▶ PARTS OF THE EXERCISE
A) Can you write out, word for word, the part of the essay on connecting the dots that opens with the words containing "I now not only" and closes with "will learn something."?
B) Would you extend the essay on connecting the dots, picking up right after its final sentence?

I’ve been reading the book “Seeing What Others Don’t: The Remarkable Ways We Create Insights.” Gary Klein goes through a variety of approaches that people use to create better models of understanding. I started reading it to help me be more insightful, but it occurred to me about halfway in that I could use it to help others “connect the dots.”

It is well known that a great of learning something is to teach it to someone else. Doing so forces you to notice your thinking pattern and helps you discover any errors in it. While reading guides or trusting others’ insights are useful, if you follow them, you’re not learning why they are right. And it may be that they are not.
 
I now not only reflect on what I believe, I also think about how I can connect the dots for others. This highlights assumptions I had made in my logic that I was not aware of. Once I notice these I can ask myself, or others, if they are correct. This helps break the echo chamber I set up for myself. When having a dialog with people, this also helps me focus on what’s being said and loosens my presumption that I am correct.
 
The “curse of knowledge” is that we stop questioning our understanding which leads to not exploring new ways. We have a tendency to think that others who disagree with us are wrong. This is natural – it’s called being a human being. But just knowing this does little good. One must take action. Looking to see how others can understand by reflecting our thoughts is good action. Both they and you will learn something.

▶ DATA BLOCK
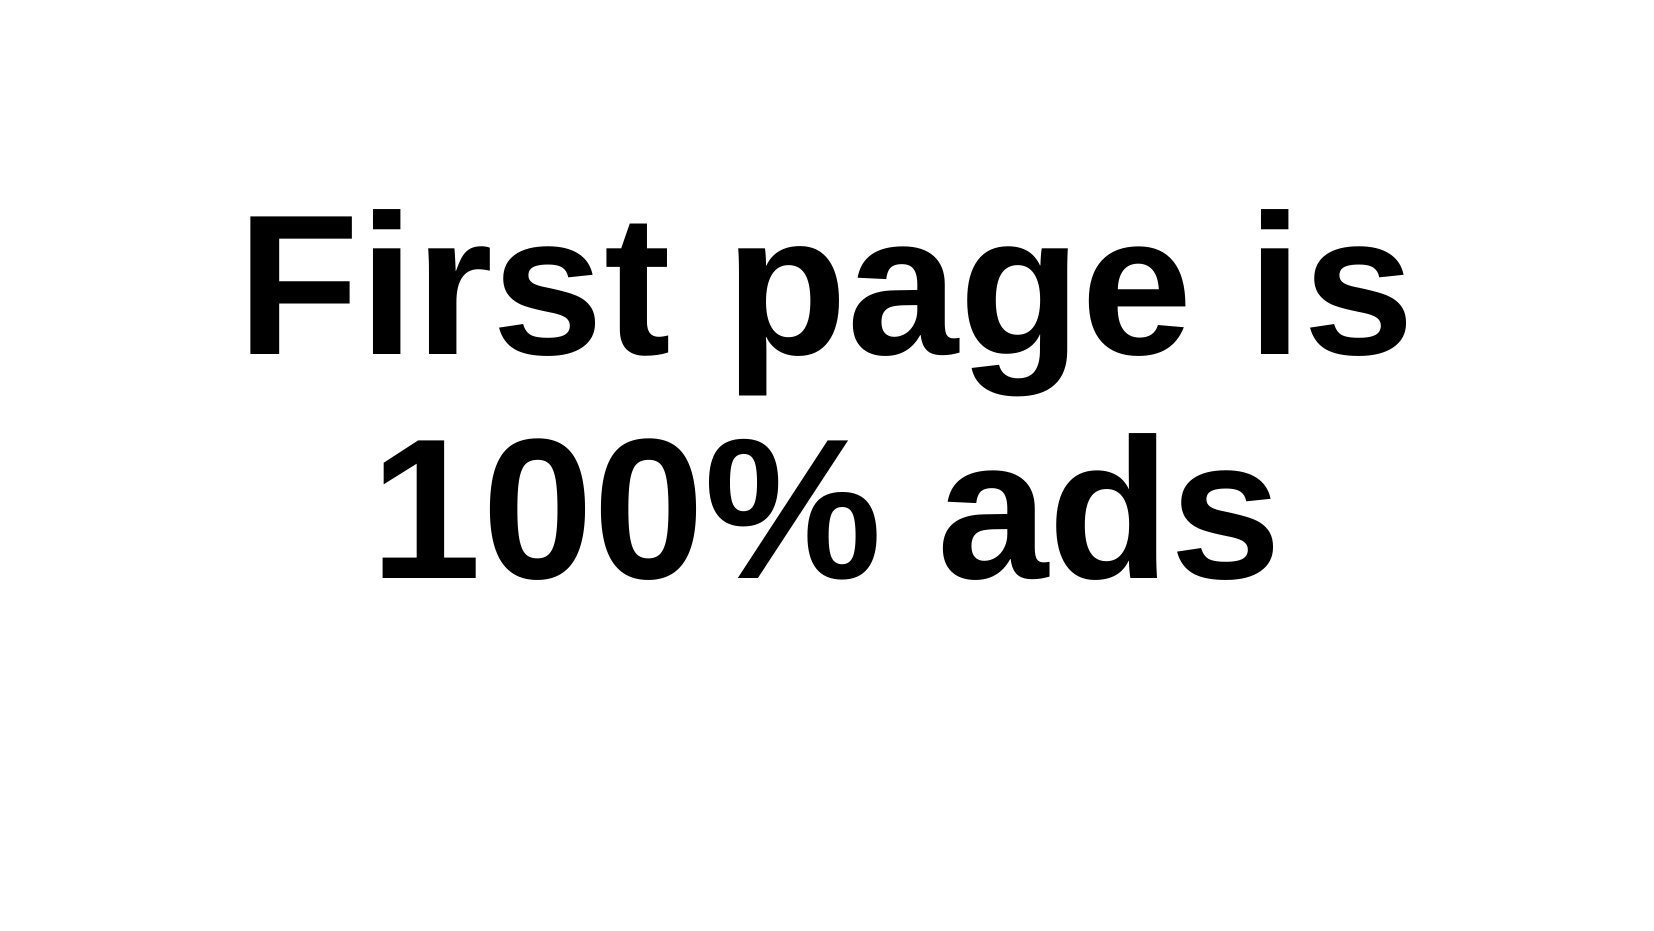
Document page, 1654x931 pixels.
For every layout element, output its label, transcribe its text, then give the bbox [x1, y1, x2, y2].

subtitle First page is 100% ads [82, 37, 1571, 757]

▶ TASK RESULTS
A)
I now not only reflect on what I believe, I also think about how I can connect the dots for others. This highlights assumptions I had made in my logic that I was not aware of. Once I notice these I can ask myself, or others, if they are correct. This helps break the echo chamber I set up for myself. When having a dialog with people, this also helps me focus on what’s being said and loosens my presumption that I am correct.
 
The “curse of knowledge” is that we stop questioning our understanding which leads to not exploring new ways. We have a tendency to think that others who disagree with us are wrong. This is natural – it’s called being a human being. But just knowing this does little good. One must take action. Looking to see how others can understand by reflecting our thoughts is good action. Both they and you will learn something.

B)
This often takes courage because we expose our thinking to possibly be wrong. Instead of identifying ourselves with our thinking we should identify ourselves as learners.
 
There is a trend for beginning Agilists to believe in the thinking of “gurus” to shortcut this process. This is unfortunate. Worse, it is even encouraged by many thought leaders who say you must follow for a while and use the martial arts metaphor of Shu Ha Ri until you understand. In martial arts, getting your head out of the way while you are trying to learn a physical skill makes sense. This is not a quick way to get to understanding – it also sets up echo chambers. In my mind, this is never a good thing in knowledge work. While it is true you may have to follow at times, it should never be the goal.

If you’re ready to think for yourself and not follow a guide or a person, I suggest you check out the free Amplio Community of Practice where we work to help people understand why Agile works and why many approaches to it are flawed. But most importantly, to think for themselves.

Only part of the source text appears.